Stage: Wednesday, May 09, 2002
A D V E R T I S E M E N T
A D V E R T I S E M E N T
Tragically Hip

The two conjoined ladies of ‘Side Show’ stir Theatre Three.

By JIMMY FOWLER

lame those fickle tourists, outrageously high ticket prices, or the off-putting notion of a musical based on the doomed love lives of a pair of Siamese twins: Probably for all the above, Side Show closed on Broadway after just three months in 1997. Its producers lost about $7 million dollars, despite netting lavish critical notices and a pair of Tony nominations for co-stars Alice Ripley and Emily Skinner. A Side Show original cast recording of Billy Russell’s lyrics and Henry Krieger’s score exists to memorialize those efforts, but locally you could’ve guessed veteran Theatre Three executive producer Jac Alder would be the man to revive this ambitious footnote in Broadway history. Years ago, Alder staged a fantasy sequence in which Jodie Foster waltzed romantically with John Hinckley Jr. (in Stephen Sondheim’s Assassins), so his appreciation for arcane variations on the bloated musical form is long-established. Despite its subject matter, there’s very little that’s strange or lurid about Side Show; its too-familiar romantic yearning is simply embodied by a pair of what the lyrics refer to as “Mother Nature’s mistakes.” Mind you, this is also a condensed and fictionalized account: In order to lend some dignity to the memory of Daisy and Violet Hilton, real-life conjoined sisters and vaudevillian superstars, the authors omitted some deeply tragic truths about the girls’ lives. Their legal guardian beat and forced them at the age of eight to perform as carnival freaks in San Antonio. They ended as penniless and obscure grocery store employees, found curled up dead against a gas heater at age 60.

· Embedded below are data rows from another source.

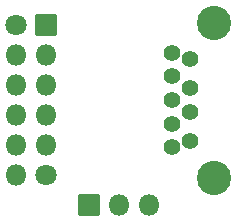
<source format=gbs>
%TF.GenerationSoftware,KiCad,Pcbnew,6.0.11-2627ca5db0~126~ubuntu22.04.1*%
%TF.CreationDate,2023-02-26T23:21:46+01:00*%
%TF.ProjectId,pmod,706d6f64-2e6b-4696-9361-645f70636258,0.7*%
%TF.SameCoordinates,Original*%
%TF.FileFunction,Soldermask,Bot*%
%TF.FilePolarity,Negative*%
%FSLAX46Y46*%
G04 Gerber Fmt 4.6, Leading zero omitted, Abs format (unit mm)*
G04 Created by KiCad (PCBNEW 6.0.11-2627ca5db0~126~ubuntu22.04.1) date 2023-02-26 23:21:46*
%MOMM*%
%LPD*%
G01*
G04 APERTURE LIST*
G04 Aperture macros list*
%AMRoundRect*
0 Rectangle with rounded corners*
0 $1 Rounding radius*
0 $2 $3 $4 $5 $6 $7 $8 $9 X,Y pos of 4 corners*
0 Add a 4 corners polygon primitive as box body*
4,1,4,$2,$3,$4,$5,$6,$7,$8,$9,$2,$3,0*
0 Add four circle primitives for the rounded corners*
1,1,$1+$1,$2,$3*
1,1,$1+$1,$4,$5*
1,1,$1+$1,$6,$7*
1,1,$1+$1,$8,$9*
0 Add four rect primitives between the rounded corners*
20,1,$1+$1,$2,$3,$4,$5,0*
20,1,$1+$1,$4,$5,$6,$7,0*
20,1,$1+$1,$6,$7,$8,$9,0*
20,1,$1+$1,$8,$9,$2,$3,0*%
G04 Aperture macros list end*
%ADD10RoundRect,0.050000X0.850000X0.850000X-0.850000X0.850000X-0.850000X-0.850000X0.850000X-0.850000X0*%
%ADD11O,1.800000X1.800000*%
%ADD12C,1.800000*%
%ADD13C,1.400000*%
%ADD14C,2.900000*%
%ADD15RoundRect,0.050000X0.850000X-0.850000X0.850000X0.850000X-0.850000X0.850000X-0.850000X-0.850000X0*%
G04 APERTURE END LIST*
D10*
%TO.C,J1*%
X143212400Y-68795480D03*
D11*
X143212400Y-71335480D03*
X143212400Y-73875480D03*
X143212400Y-76415480D03*
X143212400Y-78955480D03*
D12*
X143212400Y-81495480D03*
X140672400Y-68795480D03*
D11*
X140672400Y-71335480D03*
X140672400Y-73875480D03*
X140672400Y-76415480D03*
X140672400Y-78955480D03*
X140672400Y-81495480D03*
%TD*%
D13*
%TO.C,J2*%
X155383000Y-78615000D03*
X155383000Y-76115000D03*
X155383000Y-74115000D03*
X155383000Y-71615000D03*
X153883000Y-71115000D03*
X153883000Y-73115000D03*
X153883000Y-75115000D03*
X153883000Y-77115000D03*
X153883000Y-79115000D03*
D14*
X157383000Y-81685000D03*
X157383000Y-68545000D03*
%TD*%
D15*
%TO.C,JP1*%
X146870000Y-84005000D03*
D11*
X149410000Y-84005000D03*
X151950000Y-84005000D03*
%TD*%
M02*

</source>
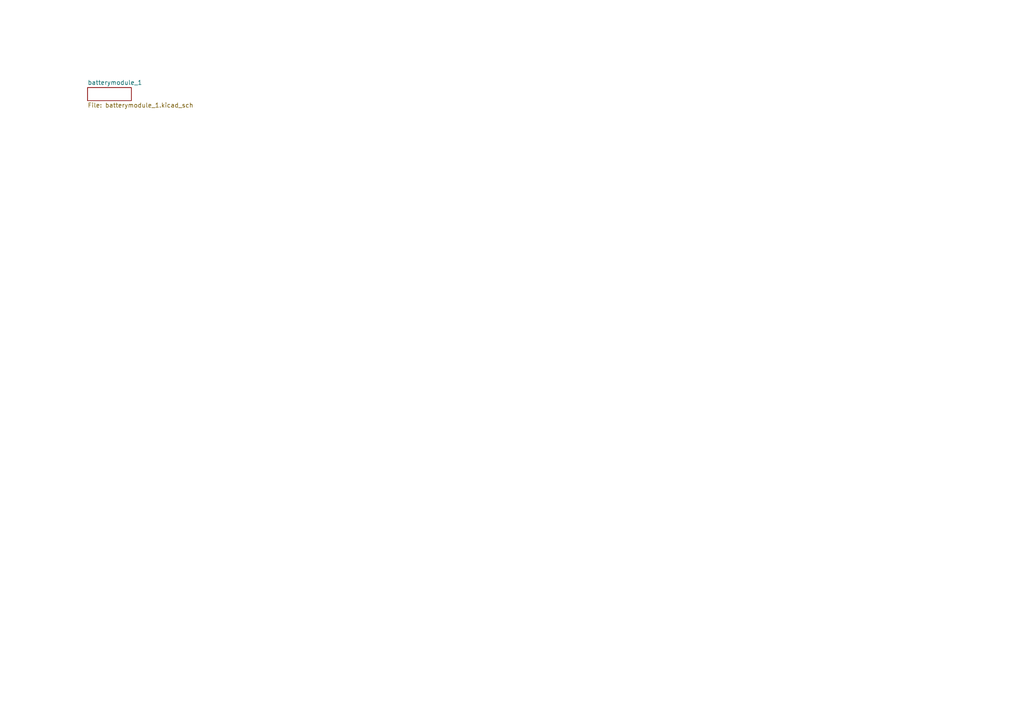
<source format=kicad_sch>
(kicad_sch (version 20230121) (generator eeschema)

  (uuid 7f5fa717-c739-4e15-98aa-821a117d16d9)

  (paper "A4")

  


  (sheet (at 25.4 25.4) (size 12.7 3.81) (fields_autoplaced)
    (stroke (width 0) (type solid))
    (fill (color 0 0 0 0.0000))
    (uuid d514aecd-3625-46d6-87d5-d7d7f3f40dcd)
    (property "Sheetname" "batterymodule_1" (at 25.4 24.6884 0)
      (effects (font (size 1.27 1.27)) (justify left bottom))
    )
    (property "Sheetfile" "batterymodule_1.kicad_sch" (at 25.4 29.7946 0)
      (effects (font (size 1.27 1.27)) (justify left top))
    )
    (instances
      (project "batterymodule"
        (path "/7f5fa717-c739-4e15-98aa-821a117d16d9" (page "1"))
      )
    )
  )

  (sheet_instances
    (path "/" (page "1"))
  )
)

</source>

Director Alder submits to Side Show’s fast-and-loose juggling of the facts and emerges with one of his most cohesive and moving musicals in a decade. He deftly manipulates a cast of 18 performers and material that demands subtle treatment even as it could tempt lesser directors toward grotesque comedy. Only the sincere essentials are permitted — professional ambition, dreams of true love, show-biz chicanery — so that by curtain call, you will experience the Hiltons’ unhappiness without feeling an ounce of pity for them. Empathy is more like it; any one of us so-called “normal” folk could see our lives take a similarly lonely, if less public, path.

Side Show verges on pop operetta; only a handful of lines are spoken. And so Theatre Three has rounded up some vigorously able lungs to recount how Daisy (Julie Stirman) and Violet (Jennifer Freeman) are rescued from a freak-show family of cannibals, pig-faced boys, and quadruple-breasted women by an aspiring singer named Buddy (Ric Leal). He convinces skeptical promoter Terry (Eric Doumeret) that a legitimate act can be assembled around the Hiltons; they’re pretty, they can sing, and they can dance. Plus, it’s the Great Depression, and vaudeville, dying a slow death from radio and film, needs novelty. Daisy is thrilled at the thought of leaving her shabby Midway trailer; Violet has always been nervous under the spotlight and daydreams about marriage and children. In the show’s most stormily passionate number, the sisters’ best friend and protector Jake (a fearsome Keron Jackson) warns them “The Devil You Know (Beats the Devil You Don’t).” He fears for their safety and integrity in the wider world, but off they go to play everything from hair-ribboned, lollipop-toting coquettes who tapdance (the hilarious “When I’m By Your Side”) to exotic Egyptian queens (“We Share Everything”) before thousands of ticketbuyers. Offstage, amorous feelings simmer between the sisters and their handsome promoters (“Feelings You’ve Got to Hide,” a tender admonishment by Daisy to Violet). I won’t disclose further plot turns, but suffice it to say you won’t know which sister makes the greater sacrifice until the very end.

The large supporting ensemble meets the production’s physical demands and quick character changes admirably, but in the end, Julie Stirman and Jennifer Freeman as the Hiltons are the gentle, hopeful, determined soul of this bittersweet show. You might wonder how Theatre Three has conceived the sisters’ spinal connection — a combination of holding hands, pressing shoulders, and some ingenious movement choreography by Linda K. Leonard that might appear less strenuous than a big dance number but is far more complex to sustain throughout a three-hour show. It’s never less than convincing and never impedes the slow emergence of these women’s very divergent personalities. “I’m Daisy!” “I’m Violet!” are their chirpy, identical introductions throughout the show, a motif that grows more ironic as each becomes more desperate to achieve her goals. The moment one sister falls in love, and the other fears this will jeopardize their careers, it’s splitsville—psychologically and soulfully, at least—for this wonderful two-woman act.